Le Québec Inc. est à vendre
Au moins 10 grandes entreprises ont vu leur siège social s’expatrier dans le reste du Canada ou dans le monde
De RONA à St-hubert, du Cirque du Soleil au C Series, le Québec n’a cessé de perdre de ses fleurons depuis le retour au pouvoir des libéraux en 2014. De grosses pertes pour l’économie du Québec malgré les nombreuses acquisitions par des entreprises d’ici.
Face à ce qu’ils ont qualifié « d’inaction » de Philippe Couillard, les chefs du Parti québécois Jean-françois Lisée et de la Coalition avenir Québec François Legault ont promis une approche plus musclée pour bloquer la prise de contrôle d’entreprises québécoises par des sociétés étrangères et favoriser le maintien de sièges sociaux ici.
En février 2017, le gouvernement a lui aussi présenté sa stratégie visant à maintenir les sièges sociaux au Québec, mais les résultats se font toujours attendre.
Depuis le retour au pouvoir des libéraux en 2014, le nombre de sièges sociaux au Québec a poursuivi sa pente décroissante, passant de 567 à 558 de 2014 à 2016, selon les données de Statistique Canada.
Pendant la même période, le nombre d’employés de ces sièges sociaux a toutefois augmenté légèrement.
VIGILANCE
« Il faut être vigilant, sans être dogmatique », croit Michel Nadeau de l’institut sur la gouvernance d’organisations privées et publiques (IGOPP), ex-numéro 2 de la Caisse de dépôt et placement.
Il est d’avis que gouvernements et investisseurs institutionnels doivent jouer un rôle actif sur la vente ou le déménagement de sociétés. Il cite la décision d’ottawa de bloquer la vente de la minière Potash de Saskatchewan, « dans l’intérêt du Canada ».
« On a des joyaux comme Metro, SNC-LAvalin, WSP, qui doivent absolument rester québécois parce qu’ils ont des retombées essentielles. »
TOUT N’EST PAS NOIR
Depuis le 1er avril 2014, moment qui coïncide avec le retour au pouvoir des libéraux, 382 entreprises du reste du Canada et à l’échelle internationale ont été acquises par des compagnies québécoises, révèlent des données compilées par le ministère de l’économie à la demande du Journal.

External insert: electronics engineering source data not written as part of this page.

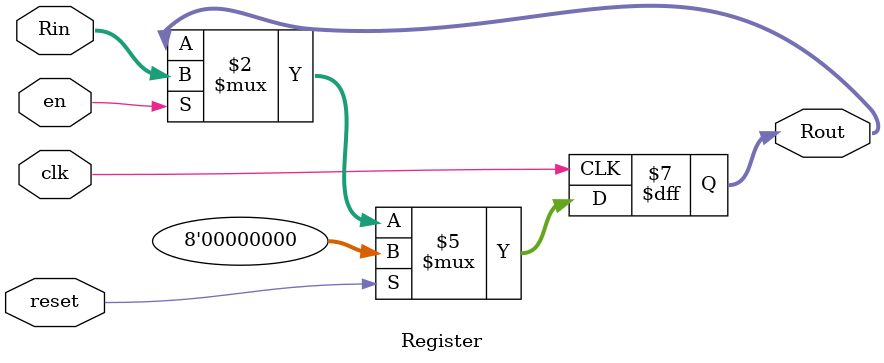
<source format=v>
`timescale 1ns / 1ps

module Register(
    
    input clk,en,reset,
    input [7:0] Rin,
    output reg [7:0] Rout
    );
    
    
    always @(posedge clk) begin
    
        if(reset)
            Rout <= 0;
        else 
        if(en) 
            Rout <= Rin;
    end
         
    
       
endmodule

</source>
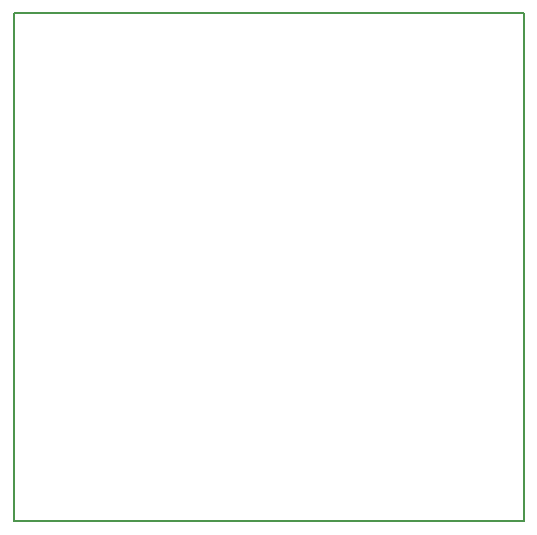
<source format=gm1>
G04 #@! TF.GenerationSoftware,KiCad,Pcbnew,5.0.2-5.0.2*
G04 #@! TF.CreationDate,2019-05-06T09:06:14+02:00*
G04 #@! TF.ProjectId,MiniMeter-B1,4d696e69-4d65-4746-9572-2d42312e6b69,2.1*
G04 #@! TF.SameCoordinates,PX7cbd980PY75aef40*
G04 #@! TF.FileFunction,Profile,NP*
%FSLAX46Y46*%
G04 Gerber Fmt 4.6, Leading zero omitted, Abs format (unit mm)*
G04 Created by KiCad (PCBNEW 5.0.2-5.0.2) date Mon 06 May 2019 09:06:14 CEST*
%MOMM*%
%LPD*%
G01*
G04 APERTURE LIST*
%ADD10C,0.150000*%
G04 APERTURE END LIST*
D10*
X0Y0D02*
X0Y43000000D01*
X43200000Y0D02*
X0Y0D01*
X43200000Y43000000D02*
X43200000Y0D01*
X0Y43000000D02*
X43200000Y43000000D01*
M02*

</source>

Pendant la même période, 184 compagnies d’ici ont été achetées par des sociétés de l’extérieur. « Pour chaque entreprise québécoise vendue, 2,1 autres sont achetées dans le reste du Canada et à l’international », souligne le porte-parole du ministère, Jean-pierre D’auteuil.

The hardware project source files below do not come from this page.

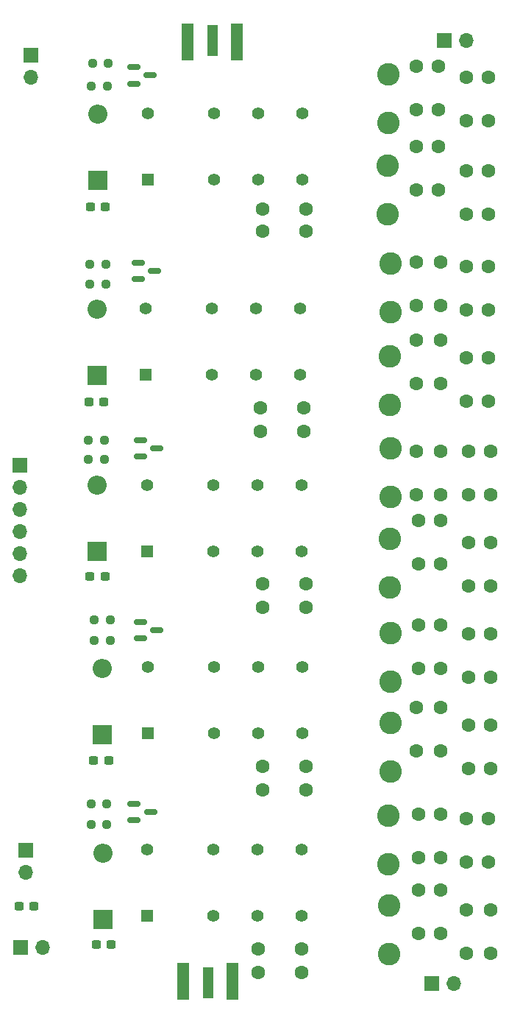
<source format=gts>
G04 #@! TF.GenerationSoftware,KiCad,Pcbnew,7.0.10*
G04 #@! TF.CreationDate,2024-03-26T16:12:50-07:00*
G04 #@! TF.ProjectId,optLowPass,6f70744c-6f77-4506-9173-732e6b696361,rev?*
G04 #@! TF.SameCoordinates,Original*
G04 #@! TF.FileFunction,Soldermask,Top*
G04 #@! TF.FilePolarity,Negative*
%FSLAX46Y46*%
G04 Gerber Fmt 4.6, Leading zero omitted, Abs format (unit mm)*
G04 Created by KiCad (PCBNEW 7.0.10) date 2024-03-26 16:12:50*
%MOMM*%
%LPD*%
G01*
G04 APERTURE LIST*
G04 Aperture macros list*
%AMRoundRect*
0 Rectangle with rounded corners*
0 $1 Rounding radius*
0 $2 $3 $4 $5 $6 $7 $8 $9 X,Y pos of 4 corners*
0 Add a 4 corners polygon primitive as box body*
4,1,4,$2,$3,$4,$5,$6,$7,$8,$9,$2,$3,0*
0 Add four circle primitives for the rounded corners*
1,1,$1+$1,$2,$3*
1,1,$1+$1,$4,$5*
1,1,$1+$1,$6,$7*
1,1,$1+$1,$8,$9*
0 Add four rect primitives between the rounded corners*
20,1,$1+$1,$2,$3,$4,$5,0*
20,1,$1+$1,$4,$5,$6,$7,0*
20,1,$1+$1,$6,$7,$8,$9,0*
20,1,$1+$1,$8,$9,$2,$3,0*%
G04 Aperture macros list end*
%ADD10C,1.600000*%
%ADD11R,2.200000X2.200000*%
%ADD12O,2.200000X2.200000*%
%ADD13RoundRect,0.150000X-0.587500X-0.150000X0.587500X-0.150000X0.587500X0.150000X-0.587500X0.150000X0*%
%ADD14RoundRect,0.237500X0.250000X0.237500X-0.250000X0.237500X-0.250000X-0.237500X0.250000X-0.237500X0*%
%ADD15R,1.700000X1.700000*%
%ADD16O,1.700000X1.700000*%
%ADD17R,1.400000X1.400000*%
%ADD18C,1.400000*%
%ADD19C,2.600000*%
%ADD20RoundRect,0.237500X0.300000X0.237500X-0.300000X0.237500X-0.300000X-0.237500X0.300000X-0.237500X0*%
%ADD21R,1.270000X3.600000*%
%ADD22R,1.350000X4.200000*%
G04 APERTURE END LIST*
D10*
X127350000Y-131250000D03*
X127350000Y-136250000D03*
X135350000Y-131750000D03*
X135350000Y-136750000D03*
X127350000Y-140000000D03*
X127350000Y-145000000D03*
X135600000Y-142250000D03*
X135600000Y-147250000D03*
X113850000Y-149500000D03*
X108850000Y-149500000D03*
X127350000Y-109500000D03*
X127350000Y-114500000D03*
X135600000Y-110500000D03*
X135600000Y-115500000D03*
X127100000Y-119000000D03*
X127100000Y-124000000D03*
X135600000Y-121000000D03*
X135600000Y-126000000D03*
X114350000Y-128500000D03*
X109350000Y-128500000D03*
X127100000Y-89500000D03*
X127100000Y-94500000D03*
X135600000Y-89500000D03*
X135600000Y-94500000D03*
X127350000Y-97500000D03*
X127350000Y-102500000D03*
X135600000Y-100000000D03*
X135600000Y-105000000D03*
X114350000Y-107500000D03*
X109350000Y-107500000D03*
X127100000Y-67750000D03*
X127100000Y-72750000D03*
X135350000Y-68250000D03*
X135350000Y-73250000D03*
X127100000Y-76750000D03*
X127100000Y-81750000D03*
X135350000Y-78750000D03*
X135350000Y-83750000D03*
X114100000Y-87250000D03*
X109100000Y-87250000D03*
X127100000Y-45250000D03*
X127100000Y-50250000D03*
X135350000Y-46500000D03*
X135350000Y-51500000D03*
X127100000Y-54500000D03*
X127100000Y-59500000D03*
X135350000Y-57250000D03*
X135350000Y-62250000D03*
X132795000Y-142250000D03*
X132795000Y-147250000D03*
X133045000Y-121000000D03*
X133045000Y-126000000D03*
X129905000Y-131250000D03*
X129905000Y-136250000D03*
X129905000Y-109500000D03*
X129905000Y-114500000D03*
X132795000Y-131750000D03*
X132795000Y-136750000D03*
X133045000Y-110500000D03*
X133045000Y-115500000D03*
X129905000Y-140000000D03*
X129905000Y-145000000D03*
X129850000Y-119000000D03*
X129850000Y-124000000D03*
X113900000Y-146800000D03*
X108900000Y-146800000D03*
X114350000Y-125750000D03*
X109350000Y-125750000D03*
X133045000Y-100000000D03*
X133045000Y-105000000D03*
X132795000Y-78750000D03*
X132795000Y-83750000D03*
X132795000Y-57250000D03*
X132795000Y-62250000D03*
X129905000Y-89500000D03*
X129905000Y-94500000D03*
X129905000Y-67750000D03*
X129905000Y-72750000D03*
X129600000Y-45250000D03*
X129600000Y-50250000D03*
X133045000Y-89500000D03*
X133045000Y-94500000D03*
X132795000Y-68250000D03*
X132795000Y-73250000D03*
X132795000Y-46500000D03*
X132795000Y-51500000D03*
X129850000Y-97500000D03*
X129850000Y-102500000D03*
X129850000Y-76750000D03*
X129850000Y-81750000D03*
X129655000Y-54500000D03*
X129655000Y-59500000D03*
X114350000Y-104750000D03*
X109350000Y-104750000D03*
X114100000Y-84500000D03*
X109100000Y-84500000D03*
X114350000Y-64250000D03*
X109350000Y-64250000D03*
X114350000Y-61700000D03*
X109350000Y-61700000D03*
D11*
X91037500Y-143410000D03*
D12*
X91037500Y-135790000D03*
D13*
X94525000Y-45350000D03*
X94525000Y-47250000D03*
X96400000Y-46300000D03*
D14*
X91325000Y-68000000D03*
X89500000Y-68000000D03*
X91612500Y-44900000D03*
X89787500Y-44900000D03*
D13*
X95325000Y-88250000D03*
X95325000Y-90150000D03*
X97200000Y-89200000D03*
D14*
X91312500Y-70300000D03*
X89487500Y-70300000D03*
D15*
X82700000Y-44025000D03*
D16*
X82700000Y-46565000D03*
D17*
X95942500Y-80762500D03*
D18*
X103562500Y-80762500D03*
X108642500Y-80762500D03*
X113722500Y-80762500D03*
X113722500Y-73142500D03*
X108642500Y-73142500D03*
X103562500Y-73142500D03*
X95942500Y-73142500D03*
D19*
X124062500Y-99600000D03*
X124062500Y-105200000D03*
D11*
X90400000Y-58410000D03*
D12*
X90400000Y-50790000D03*
D15*
X82100000Y-135400000D03*
D16*
X82100000Y-137940000D03*
D20*
X83062500Y-141900000D03*
X81337500Y-141900000D03*
D17*
X96142500Y-121962500D03*
D18*
X103762500Y-121962500D03*
X108842500Y-121962500D03*
X113922500Y-121962500D03*
X113922500Y-114342500D03*
X108842500Y-114342500D03*
X103762500Y-114342500D03*
X96142500Y-114342500D03*
D19*
X123850000Y-131450000D03*
X123850000Y-137050000D03*
D13*
X95325000Y-109150000D03*
X95325000Y-111050000D03*
X97200000Y-110100000D03*
D14*
X91175000Y-88300000D03*
X89350000Y-88300000D03*
D17*
X96062500Y-101020000D03*
D18*
X103682500Y-101020000D03*
X108762500Y-101020000D03*
X113842500Y-101020000D03*
X113842500Y-93400000D03*
X108762500Y-93400000D03*
X103682500Y-93400000D03*
X96062500Y-93400000D03*
D20*
X91937500Y-146300000D03*
X90212500Y-146300000D03*
D17*
X96142500Y-58262500D03*
D18*
X103762500Y-58262500D03*
X108842500Y-58262500D03*
X113922500Y-58262500D03*
X113922500Y-50642500D03*
X108842500Y-50642500D03*
X103762500Y-50642500D03*
X96142500Y-50642500D03*
D13*
X94600000Y-130050000D03*
X94600000Y-131950000D03*
X96475000Y-131000000D03*
D14*
X91175000Y-90500000D03*
X89350000Y-90500000D03*
D17*
X96080000Y-142962500D03*
D18*
X103700000Y-142962500D03*
X108780000Y-142962500D03*
X113860000Y-142962500D03*
X113860000Y-135342500D03*
X108780000Y-135342500D03*
X103700000Y-135342500D03*
X96080000Y-135342500D03*
D19*
X123850000Y-46200000D03*
X123850000Y-51800000D03*
D21*
X103100000Y-150700000D03*
D22*
X105925000Y-150500000D03*
X100275000Y-150500000D03*
D20*
X91262500Y-61400000D03*
X89537500Y-61400000D03*
D19*
X123937500Y-147400000D03*
X123937500Y-141800000D03*
D14*
X91812500Y-111300000D03*
X89987500Y-111300000D03*
D11*
X90900000Y-122110000D03*
D12*
X90900000Y-114490000D03*
D19*
X124000000Y-78600000D03*
X124000000Y-84200000D03*
D15*
X128825000Y-150750000D03*
D16*
X131365000Y-150750000D03*
D14*
X91512500Y-47500000D03*
X89687500Y-47500000D03*
D19*
X123800000Y-56700000D03*
X123800000Y-62300000D03*
X124100000Y-89200000D03*
X124100000Y-94800000D03*
D14*
X91450000Y-130100000D03*
X89625000Y-130100000D03*
X91812500Y-108900000D03*
X89987500Y-108900000D03*
D20*
X91225000Y-103900000D03*
X89500000Y-103900000D03*
D19*
X124100000Y-67950000D03*
X124100000Y-73550000D03*
D21*
X103600000Y-42300000D03*
D22*
X100775000Y-42500000D03*
X106425000Y-42500000D03*
D19*
X124100000Y-110450000D03*
X124100000Y-116050000D03*
D11*
X90362500Y-101010000D03*
D12*
X90362500Y-93390000D03*
D20*
X91662500Y-125100000D03*
X89937500Y-125100000D03*
D15*
X81400000Y-91180000D03*
D16*
X81400000Y-93720000D03*
X81400000Y-96260000D03*
X81400000Y-98800000D03*
X81400000Y-101340000D03*
X81400000Y-103880000D03*
D15*
X130325000Y-42250000D03*
D16*
X132865000Y-42250000D03*
D13*
X95062500Y-67850000D03*
X95062500Y-69750000D03*
X96937500Y-68800000D03*
D15*
X81525000Y-146600000D03*
D16*
X84065000Y-146600000D03*
D14*
X91462500Y-132500000D03*
X89637500Y-132500000D03*
D19*
X124100000Y-120800000D03*
X124100000Y-126400000D03*
D20*
X91125000Y-83900000D03*
X89400000Y-83900000D03*
D11*
X90300000Y-80810000D03*
D12*
X90300000Y-73190000D03*
M02*

</source>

PDG de RONA pendant 20 ans, Robert Dutton se dit persuadé que le Québec perd au change, dans la mesure où les fleurons vendus au cours des dernières années comptaient parmi les plus importantes entreprises québécoises.
Il s’agissait aussi de sociétés dans lesquelles Québec et des investisseurs institutionnels comme Investissement Québec ou la Caisse de dépôt et placement avaient massivement injecté des fonds.
Selon les données partielles du ministère, la valeur moyenne des transactions était supérieure dans le cas des entreprises vendues (44 millions $) que celles achetées (23 millions $).
« La question, c’est de savoir si les emplois sont rapatriés au Québec à la suite de ces achats. Couche-tard est un exemple extraordinaire de déploiement international pour le Québec. Mais est-ce que l’acquisition d’une station-service en Chine va créer des emplois ici ? J’en doute », ajoute M. Dutton.